Il primo tentativo fu fatto dal Pfizmaier nel 1847, quando diede alla luce in Vienna un racconto di Tane Hico pubblicato al Giappone nel 1821. Il nostro Severini lo tradusse in italiano, correggendo i mille errori d'interpretazione del testo nei quali era incorso il professore tedesco; ma confessò schiettamente che in molti luoghi anche egli non era arrivato a capire, e che per parecchi altri dubitava di avere ben reso l'originale.
Il racconto di Tane Hico è una graziosa storia di amore che i colti lettori certamente conoscono col titolo Uomini e Paraventi, abbreviato dal vero titolo, un po' lungo: Sei paraventi proposti a regola della fugace vita. Chi ha un'idea dell'ingenuità raffinata della pittura giapponese, la ritrova quasi identica nella forma letteraria del romanzo. Non faccia specie quel raffinata accoppiato ad ingenuità; nel Giappone è così. Pittura e letteratura non sono tanto rozze e primitive da non rivelare una più progredita abilità di esecuzione, una meravigliosa complicazione di processi e di ricerche, una delicatezza e una squisitezza di sentimento che certe quasi incredibili puerilità di mezzi e di forma contribuiscono a rendere più attraenti per noi.
La storia della simpatica Misávo (Modesta) è un vero idillio dirimpetto alla tragica narrazione dei Fedeli rônini di Tamenaga Shounsoni, della quale intendo ora dar qualche ragguaglio.
Peccato che questa volta non ci troviamo faccia a faccia con un'opera d'arte giapponese quale uscì dalla penna del suo autore! I traduttori si son creduto in obbligo di facilitarne, a modo loro, l'intendimento ai lettori europei: e per scansare le note a piè di pagina e una breve introduzione sulla storia dei quarantasette rônini, hanno commesso il sacrilegio artistico di rimaneggiare tutto il lavoro, spostando l'ordine dei capitoli e colmando le pretese lacune con estratti di altri lavori innestati nel testo.

• COSA FARE:
(1) Riscrivi in forma più breve il paragrafo del passo sulla letteratura giapponese che inizia con "Peccato che questa volta", mantenendone i fatti principali.
(2) Secondo il passo sulla letteratura giapponese, in che anno Pfizmaier pubblicò a Vienna il racconto di Tane Hico?
L'elenco non serve per svolgere gli esercizi.

• MATERIALE FORNITO:
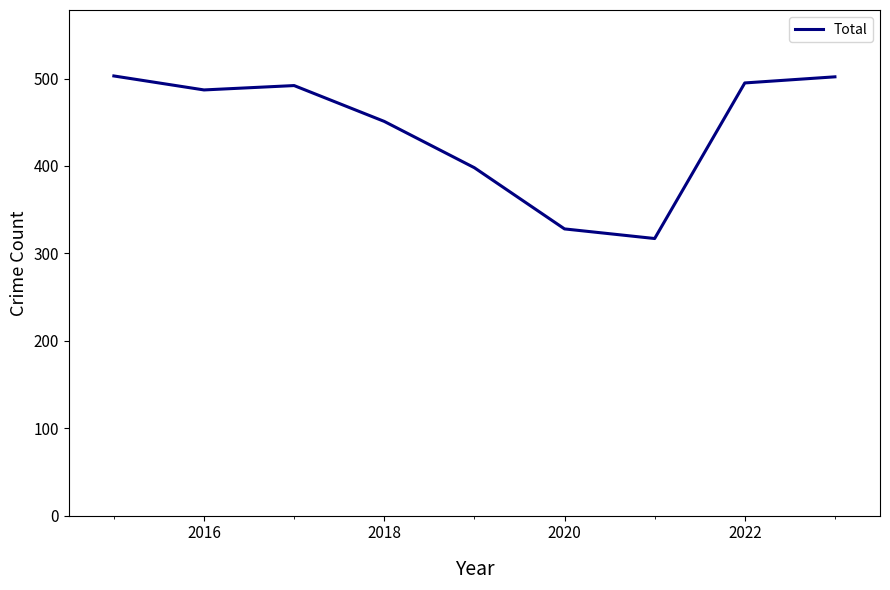

What is the difference between the maximum and minimum values?

186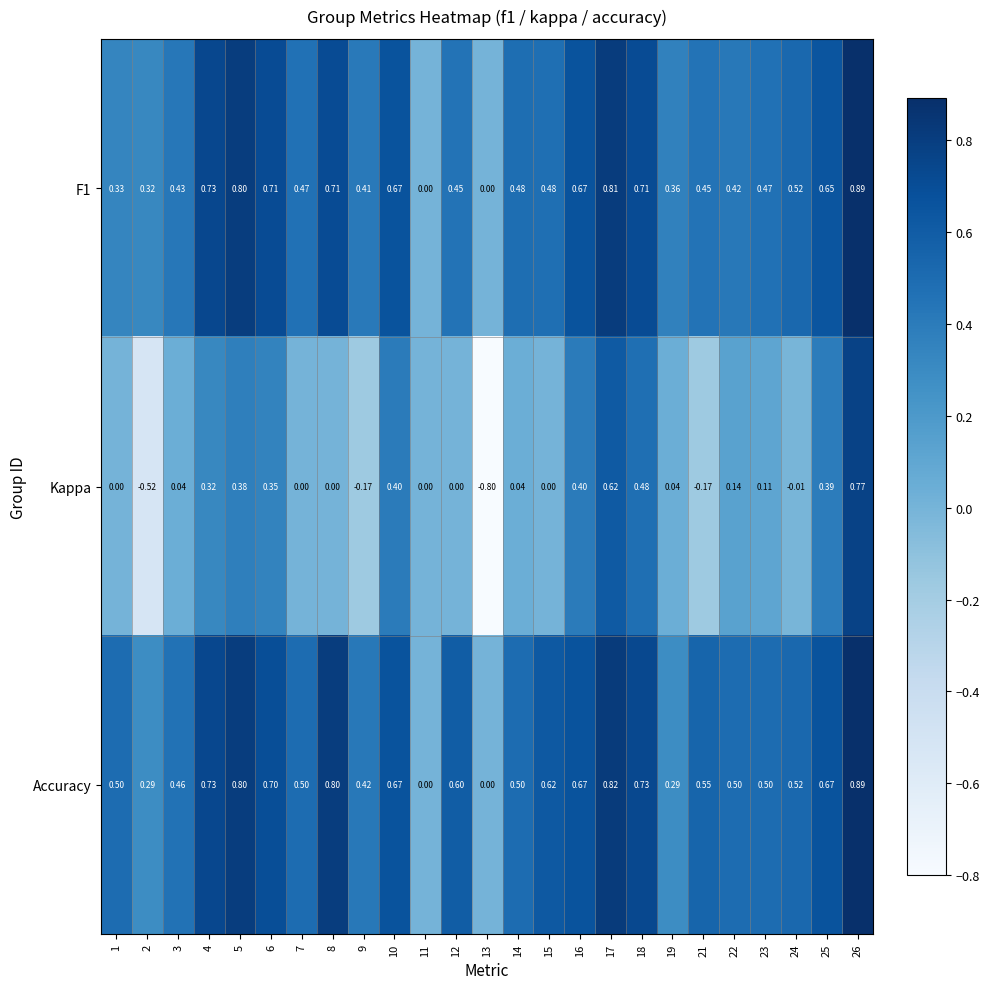

What is the total value across all series at 19?

0.7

• SOLUZIONI IN ORDINE:
(1) Questa volta l'opera giapponese non si presenta come uscì dalla penna dell'autore. Per evitare le note a piè di pagina e una breve introduzione sulla storia dei quarantasette rônini, i traduttori hanno rimaneggiato tutto il lavoro: hanno spostato l'ordine dei capitoli e colmato le presunte lacune innestando nel testo estratti di altri lavori.

(2) Nel 1847.